One of the things that most irritates outsiders about Washington is that bureaucrats and other officials, people who are supposed to be working for us, act as if they were royalty.
Hillary Clinton's closest aide and shadow Huma Abedin is the latest to be caught behaving with unbecoming rudeness (to put it mildly!).
A story by investigative reporter Ronald Kessler for the Daily Mail blows the whistle on this alleged undemocratic nastiness:
According to Secret Service agents interviewed for my book The First Family Detail, Abedin can be just as rude and nasty as Hillary. A former agent recalls helping Abedin when she got lost driving Chelsea to the February 2008 Democrat presidential debate in Los Angeles.
'She was belligerent and angry about being late for the event,' the former agent says. 'No appreciation for any of it, not a thank-you or anything. That was common for her people to be rude.'
At another event in Los Angeles, a female agent challenged Abedin because she was not wearing a pin that identifies cleared aides to Secret Service agents. The agent had no idea who she was.

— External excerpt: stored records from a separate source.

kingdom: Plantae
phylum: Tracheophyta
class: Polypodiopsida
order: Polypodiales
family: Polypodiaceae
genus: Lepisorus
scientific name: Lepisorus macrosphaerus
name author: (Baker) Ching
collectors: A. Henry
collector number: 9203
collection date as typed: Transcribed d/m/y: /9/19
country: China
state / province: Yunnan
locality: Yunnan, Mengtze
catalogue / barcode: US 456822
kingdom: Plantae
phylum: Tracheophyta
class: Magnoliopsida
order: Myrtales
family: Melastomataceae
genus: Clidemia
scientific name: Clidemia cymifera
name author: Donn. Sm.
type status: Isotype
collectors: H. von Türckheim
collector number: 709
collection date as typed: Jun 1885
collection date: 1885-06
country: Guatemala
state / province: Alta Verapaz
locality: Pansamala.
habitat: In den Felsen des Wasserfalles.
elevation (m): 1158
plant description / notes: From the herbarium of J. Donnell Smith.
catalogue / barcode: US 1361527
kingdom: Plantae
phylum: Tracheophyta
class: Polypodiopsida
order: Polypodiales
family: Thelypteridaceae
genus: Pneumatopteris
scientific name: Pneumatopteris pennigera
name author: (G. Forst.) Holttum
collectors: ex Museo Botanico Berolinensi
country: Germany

'You don't have the proper identification to go beyond this point,' the agent told her.
'Huma basically tried to throw her weight around,' a former agent says. 'She tried to just force her way through and said belligerently, "Do you know who I am?"'
That got her nowhere. Eventually, Abedin – who is married to disgraced former congressman Anthony Weiner – cooperated with the agent and suggested a contact who could verify her identity.
'Huma Abedin looked down on the agents and treated them as second-class citizens,' a former agent says. While agents are not supposed to carry luggage, they will do so as a courtesy if they like a female protectee, such as Lynne Cheney or Rosalynn Carter.
But with Abedin, 'the agents were just like, "Hey, you're going to be like that? Well, you get your own luggage to the car. Oh, and by the way, you can carry the first lady's luggage to the car, too."
'She'd have four bags, and we'd stand there and watch her and say, "Oh, can we hold the door open for you?"
I know I quoted a long patch, but I couldn't help myself. It is interesting that snobbery and arrogance often come from those who are self-proclaimed advocates of "the middle class" or "the people."
These reported incidents may seem like simply cases of what appears to be personal nastiness, but I think it is something more: If our is government permeated by such attitudes (and it is), what does this say about it as a democracy that is supposed to represent all the people?